On Feb. 9, 2009, at the first prime-time press conference of his presidency, Obama said: “I am the eternal optimist. I think that over time people respond to — to civility and rational argument.”
Since then, the right has tried to block him at nearly every turn, and the far right has formed a movement fueled by irrational anger.
Over the same period, his job approval ratings have dropped to new lows for him, and according to a Washington Post/ABC News poll released on Thursday , the gap between those who trust him and the Democrats to handle major issues versus those who trust Republicans to do so has narrowed to nearly nothing.

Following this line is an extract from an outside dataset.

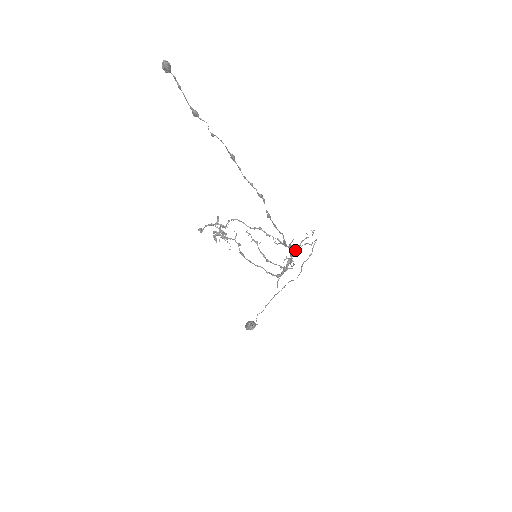
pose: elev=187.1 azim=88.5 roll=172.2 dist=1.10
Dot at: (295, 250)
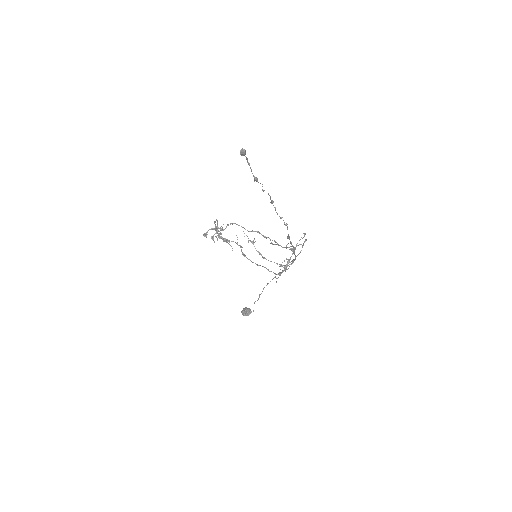
Dot at: (292, 251)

And perhaps most worrisome, according to a January report from the Pew Research Center for the People and the Press, Obama's image among the all-important independents as a “strong leader” and a president “able to get things done” took the biggest slides of all his character traits measured.
Yet, there he was again this week, a year to the day after the prime-time press conference, saying almost exactly the same thing : “I am just an eternal optimist. ... And all I can do is just to keep on making the argument about what's right for the country and assume that over time, people, regardless of party, regardless of their particular political positions, are going to gravitate towards the truth.” So stubbornly sweet. So simply naïve.
If Obama is still clinging to this quaint concept after the year he's had, it's easy to understand why he's in trouble.
Still, it's not too late for him to change. In fact, this is his moment. He's already showing some signs of change, but his changes have to be even more dramatic.
My advice: Worry less about making arguments and more about making connections. Simplify the message: “Getting America back to work.” Shake up the staffing of the West Wing to signal a fresh start. And keep showing those newly resurrected flashes of fight as a reminder that your patrician tenets are not at odds with bare-knuckled partisan politics.
At a dinner in New York City two weeks before his election, Obama joked that he was not the messiah but Superman. “Contrary to the rumors you've heard, I was not born in a manger. I was actually born on Krypton. ...”
Well, our mild-mannered president is in desperate need of a telephone booth. He needs to summon his inner Superman who knows how to pair optimism with force when responding to a crisis, a Man of Steel who's more than a silver tongue with a tin ear.